• Stated exercise
Copy the lines below verbatim, beginning with the line that contains "kingdom: Plantae" and ending with the line that contains "scientific name: Trisetaria panicea", both included, and nothing else from the entries.

• Raw records
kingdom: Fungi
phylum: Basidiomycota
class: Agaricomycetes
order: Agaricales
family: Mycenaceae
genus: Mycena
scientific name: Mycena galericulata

---

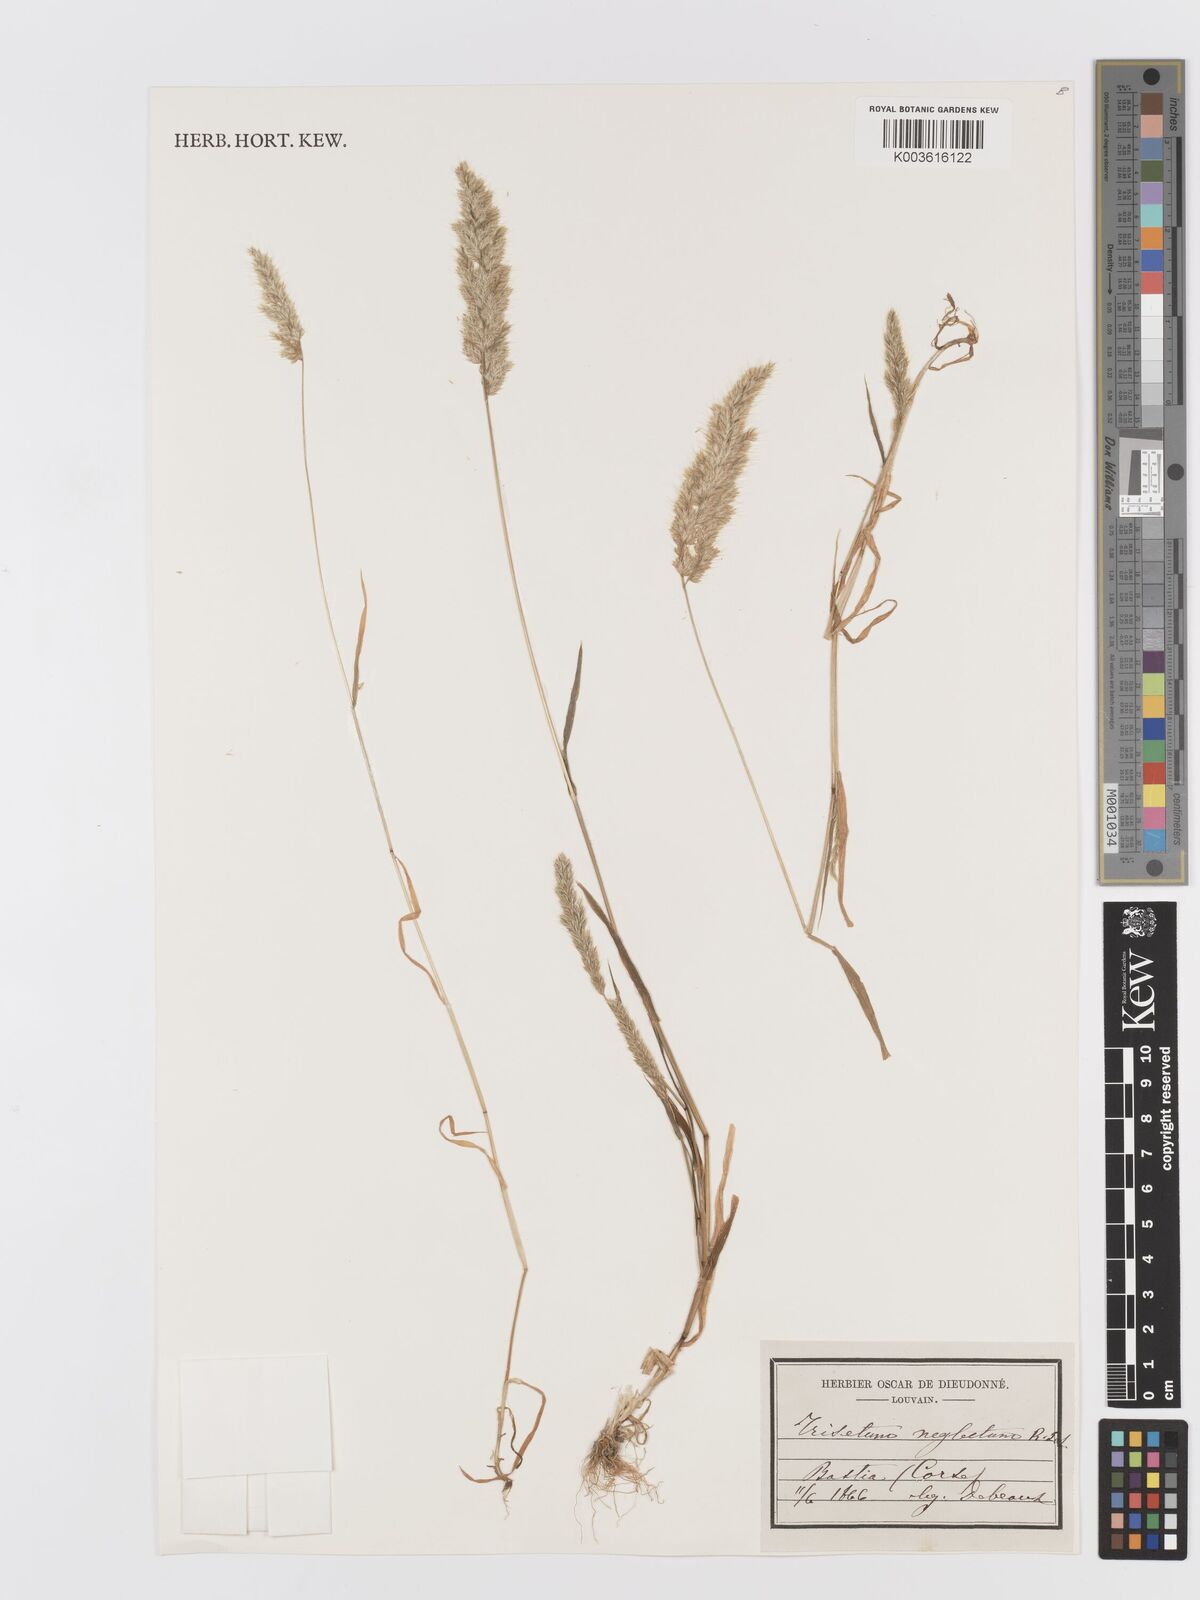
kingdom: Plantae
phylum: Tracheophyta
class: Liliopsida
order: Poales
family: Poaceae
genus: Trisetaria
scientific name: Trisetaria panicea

• Output of the exercise
kingdom: Plantae
phylum: Tracheophyta
class: Liliopsida
order: Poales
family: Poaceae
genus: Trisetaria
scientific name: Trisetaria panicea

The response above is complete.